En la oración, recitada a los pies de la columna mariana, el Papa encomendó a la Madre celestial también a «todos los trabajadores, hombres y mujeres, especialmente a quien, por necesidad, se esfuerza por desempeñar un trabajo indigno, y a quien el trabajo lo ha perdido o no puede encontrarlo». Así, pues, ha elevado su invocación a fin de que la humanidad logre «recuperar la capacidad de mirar a las personas y cosas con respeto y reconocimiento, sin intereses egoístas o hipocresías», de modo que se pueda «amar en modo gratuito, sin segundos fines, sino buscando el bien del otro, con sencillez y sinceridad, renunciando a máscaras y maquillajes».

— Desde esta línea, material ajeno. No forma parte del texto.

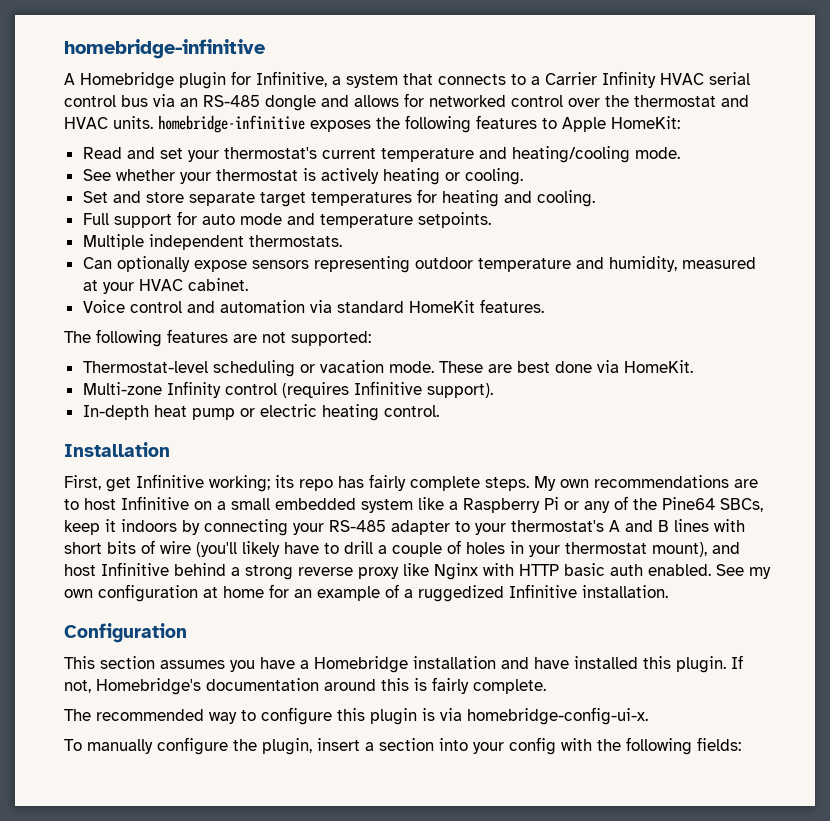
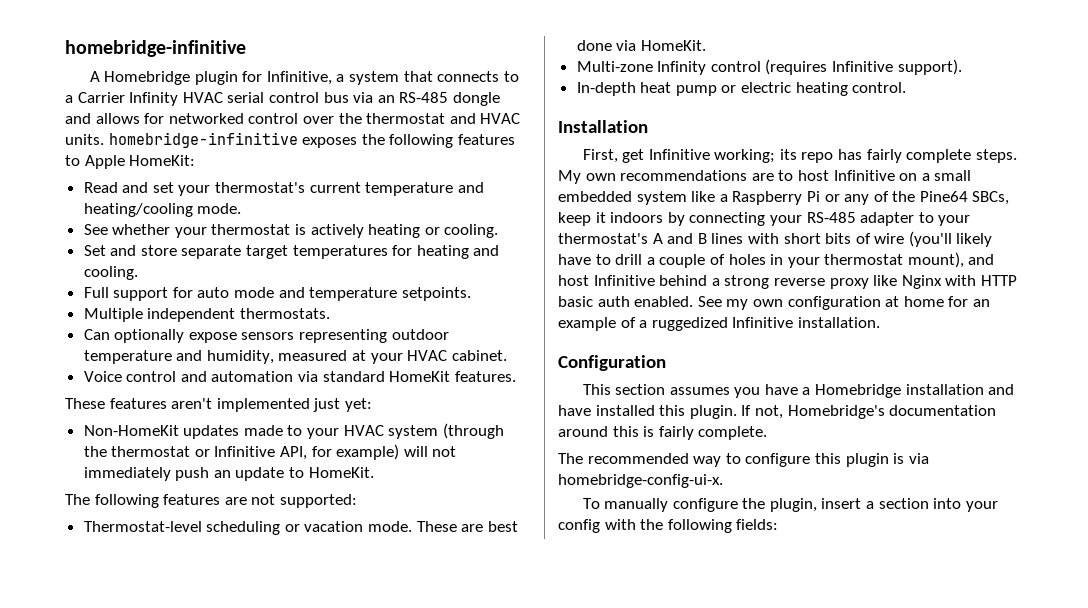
(544, 306) none -> [65,398,372,412] [83,423,504,439] [83,444,457,460] [83,467,374,481] // These features aren't implemented just yet: // Non-HomeKit updates made to your HVAC system (through the thermostat or Infinitive API, for example) will not immediately push an update to HomeKit.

El pensamiento del Pontífice se dirigió a los «pobres, enfermos, despreciados», pero también a «quien ha caído y a quien vacila», con el deseo de que los cristianos sean capaces de «ir al encuentro de quienes no saben dar el primer paso» y de «caminar por los senderos de quien se ha perdido».

Anteriormente, durante el Ángelus en la plaza de San Pedro, Francisco había recordado el fuerte terremoto que azotó la isla de Sumatra, en Indonesia, asegurando su «oración por las víctimas y por sus familiares, por los heridos y por quienes han perdido la casa. Que el Señor dé fuerza a la población —ha sido su oración— y sostenga los trabajos de socorro».

Al día siguiente, viernes por la mañana, el Papa habló de la «triste y trágica realidad de los inmigrantes» durante la audiencia a los peregrinos llegados de Malta y de la región del Trentino con ocasión del regalo del belén y del árbol que han sido colocados en la plaza de San Pedro. Cada Navidad —dijo al respecto— es «una invitación a hacer espacio a Dios» oculto en el rostro de los necesitados. Significativa la elección de decorar el árbol con bolitas de colores realizadas por niños que asisten a talleres de cerámica-terapia en distintos hospitales. Y el belén reproduce el paisaje maltés, con el complemento de la tradicional cruz de Malta y del «luzzu», típica embarcación local, que recuerda también la triste y trágica realidad de los inmigrantes en las pateras.